The Catholic Diocese of Portland is turning out to be one of the more disgusting facets of the Church:
Preble Street's Homeless Voices for Justice program has lost $17,400 this year and will lose $33,000 that it expected for its next fiscal year.
Officials with the Roman Catholic Diocese of Portland and the Washington-based Catholic Campaign for Human Development say that Preble Street violated its grant agreement by supporting Maine's "No on 1" campaign last fall.
No on 1 opposed a ballot proposal to overturn the new state law legalizing gay marriage. Voters approved Question 1 on Nov. 3.

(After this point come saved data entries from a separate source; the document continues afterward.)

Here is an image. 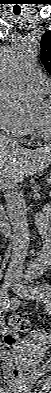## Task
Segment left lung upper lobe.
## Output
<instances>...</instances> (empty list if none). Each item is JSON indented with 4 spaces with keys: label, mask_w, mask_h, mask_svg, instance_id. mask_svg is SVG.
Instances as JSON below:
<instances>
[{
    "label": "left lung upper lobe",
    "mask_w": 51,
    "mask_h": 393,
    "mask_svg": "<svg viewBox=\"0 0 51 393\" xmlns=\"http://www.w3.org/2000/svg\"><path fill=\"white\" fill-rule=\"evenodd\" d=\"M41 60L51 75V31H47L41 39Z\"/></svg>",
    "instance_id": "obj_1"
}]
</instances>
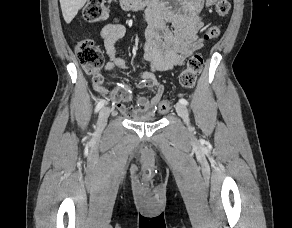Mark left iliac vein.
<instances>
[{
	"label": "left iliac vein",
	"instance_id": "4c4485c4",
	"mask_svg": "<svg viewBox=\"0 0 292 228\" xmlns=\"http://www.w3.org/2000/svg\"><path fill=\"white\" fill-rule=\"evenodd\" d=\"M176 111L178 115L183 119L184 123L188 126V128L191 129L189 114L186 106L181 103H178L176 105Z\"/></svg>",
	"mask_w": 292,
	"mask_h": 228
}]
</instances>
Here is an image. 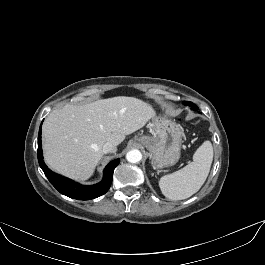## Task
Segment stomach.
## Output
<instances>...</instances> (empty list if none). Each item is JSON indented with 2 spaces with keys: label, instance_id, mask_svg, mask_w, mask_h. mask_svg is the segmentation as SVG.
Returning a JSON list of instances; mask_svg holds the SVG:
<instances>
[{
  "label": "stomach",
  "instance_id": "1",
  "mask_svg": "<svg viewBox=\"0 0 265 265\" xmlns=\"http://www.w3.org/2000/svg\"><path fill=\"white\" fill-rule=\"evenodd\" d=\"M150 126L153 136H142L138 142L149 150L152 166L161 169L176 164L181 154L182 127L165 118H153Z\"/></svg>",
  "mask_w": 265,
  "mask_h": 265
}]
</instances>
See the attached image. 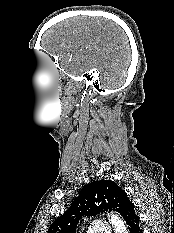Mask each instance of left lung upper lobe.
Masks as SVG:
<instances>
[{
	"mask_svg": "<svg viewBox=\"0 0 174 233\" xmlns=\"http://www.w3.org/2000/svg\"><path fill=\"white\" fill-rule=\"evenodd\" d=\"M107 210L117 211L126 219L134 212V205L115 182H91L80 190L70 208L50 225L48 233H76L84 216H96Z\"/></svg>",
	"mask_w": 174,
	"mask_h": 233,
	"instance_id": "obj_1",
	"label": "left lung upper lobe"
}]
</instances>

Homeless Voices for Justice, a statewide advocacy group, is led by people who have been homeless. It works on issues that affect the homeless, such as supporting affordable housing and preventing violence against the homeless.

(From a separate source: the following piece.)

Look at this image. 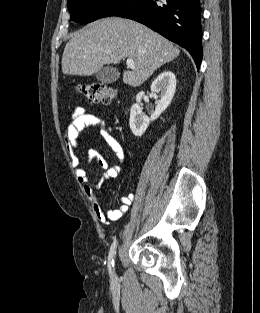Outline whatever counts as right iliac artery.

Portland-based Preble Street, which runs a dozen programs to provide housing and other services for the poor and the homeless, provides staff support for Homeless Voices for Justice.

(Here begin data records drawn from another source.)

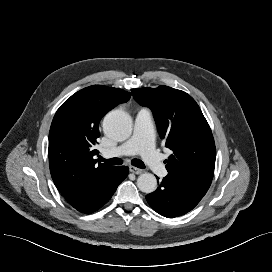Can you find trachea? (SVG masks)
Instances as JSON below:
<instances>
[{"label": "trachea", "instance_id": "1", "mask_svg": "<svg viewBox=\"0 0 272 272\" xmlns=\"http://www.w3.org/2000/svg\"><path fill=\"white\" fill-rule=\"evenodd\" d=\"M100 161L105 162L110 165H121L123 163L122 159L120 158H111V159H104L100 157ZM132 165L138 168H145V164L139 159H133L131 161Z\"/></svg>", "mask_w": 272, "mask_h": 272}]
</instances>
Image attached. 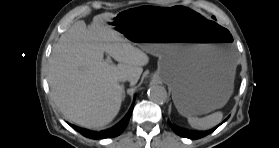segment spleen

Catholics for Marriage Equality has begun an effort to replace the lost funding by raising $17,400 for Homeless Voices for Justice. Anne Underwood, a co-founder of the group that advocates for same-sex marriage, said Bishop Richard Malone is punishing the homeless because of politics.
"This is petty vindictiveness," she said. "After the election is over, suddenly the money is revoked from poor people because of a political opinion held by the bishop."
This is perhaps the most revealing part of it:
In December, Catholic Charities Maine, which is led by Malone, sent a letter to Preble Street asking it to return $2,400 that the diocese had granted for the Homeless Voices for Justice program.
"We regret the collaboration must end at this time," wrote Sandra Thompson of Catholic Charities Maine, who coordinated the distribution of the church's local anti-poverty funds. "Accountability to the Catholic community requires this."
"Accountability to the Catholic community"? When pigs fly.